Eu tinha acabado de ver o meu primeiro filme – era um faroeste, é claro – e achei que era a coisa mais impressionante. Eu não fazia ideia de que Hollywood significava show business. Eu pensava que Hollywood era onde criavam vacas, onde usavam os cavalos para manter o gado encurralado, e onde os caubóis eram os mocinhos, e combatiam os bandidos que tentavam roubar o gado ou fazer algo contra os donos do gado, e eu queria fazer esse tipo de trabalho.

Teddy riu, mas ela não riu de mim; ela riu comigo… Tenho certeza de que ela deve ter achado maravilhoso eu ter esse sonho fantástico, mas ela não me corrigiu, ela não disse, “Essa é uma fantasia maluca.” Ela não disse, “Quem você pensa que é? Cara, você precisa colocar os pés no chão. Menino, você tem muito pela frente.” Não, ela obviamente tinha sonhos também.

§ Tarefas do exercício
a. Copie do trecho sobre Hollywood a passagem entre "Eu tinha acabado" e "tipo de trabalho.", inclusive.
b. No trecho sobre Hollywood, liste cada descrição que começa com "onde" e diz o que quem narra pensava que Hollywood era.

§ Dados para análise
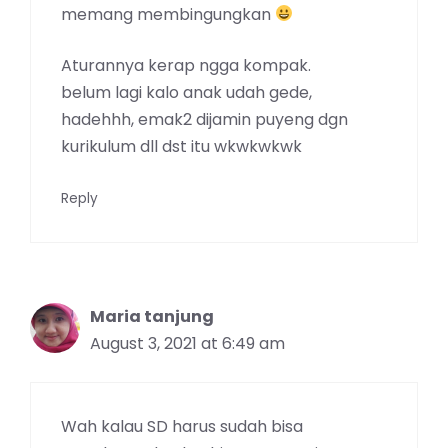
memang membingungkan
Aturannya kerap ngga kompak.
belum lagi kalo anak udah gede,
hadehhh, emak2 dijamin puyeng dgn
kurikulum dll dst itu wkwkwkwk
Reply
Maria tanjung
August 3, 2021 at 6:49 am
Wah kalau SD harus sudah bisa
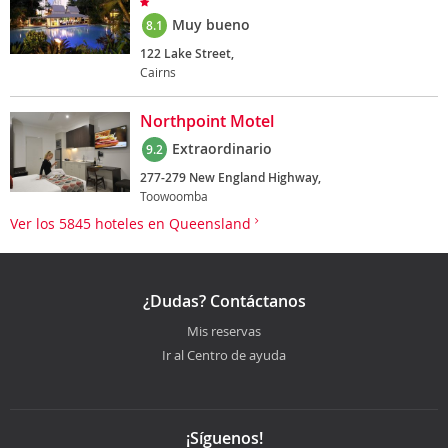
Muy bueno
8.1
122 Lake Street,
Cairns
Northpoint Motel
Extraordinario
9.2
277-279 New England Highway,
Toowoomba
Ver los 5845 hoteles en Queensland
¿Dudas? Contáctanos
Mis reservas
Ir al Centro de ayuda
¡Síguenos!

==

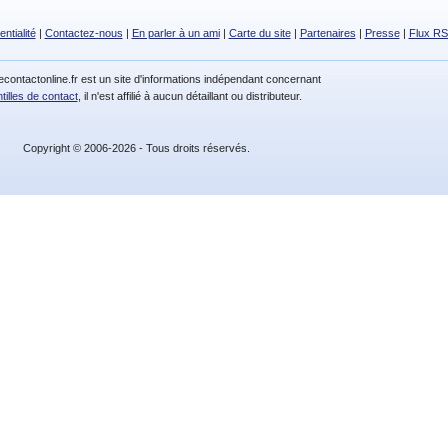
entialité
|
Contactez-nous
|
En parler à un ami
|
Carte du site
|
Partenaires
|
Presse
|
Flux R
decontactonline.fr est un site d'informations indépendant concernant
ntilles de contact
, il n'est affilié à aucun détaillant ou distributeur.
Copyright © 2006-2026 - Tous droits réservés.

§ Respostas por tarefa
a.
Eu tinha acabado de ver o meu primeiro filme – era um faroeste, é claro – e achei que era a coisa mais impressionante. Eu não fazia ideia de que Hollywood significava show business. Eu pensava que Hollywood era onde criavam vacas, onde usavam os cavalos para manter o gado encurralado, e onde os caubóis eram os mocinhos, e combatiam os bandidos que tentavam roubar o gado ou fazer algo contra os donos do gado, e eu queria fazer esse tipo de trabalho.

b.
- onde criavam vacas
- onde usavam os cavalos para manter o gado encurralado
- onde os caubóis eram os mocinhos, e combatiam os bandidos que tentavam roubar o gado ou fazer algo contra os donos do gado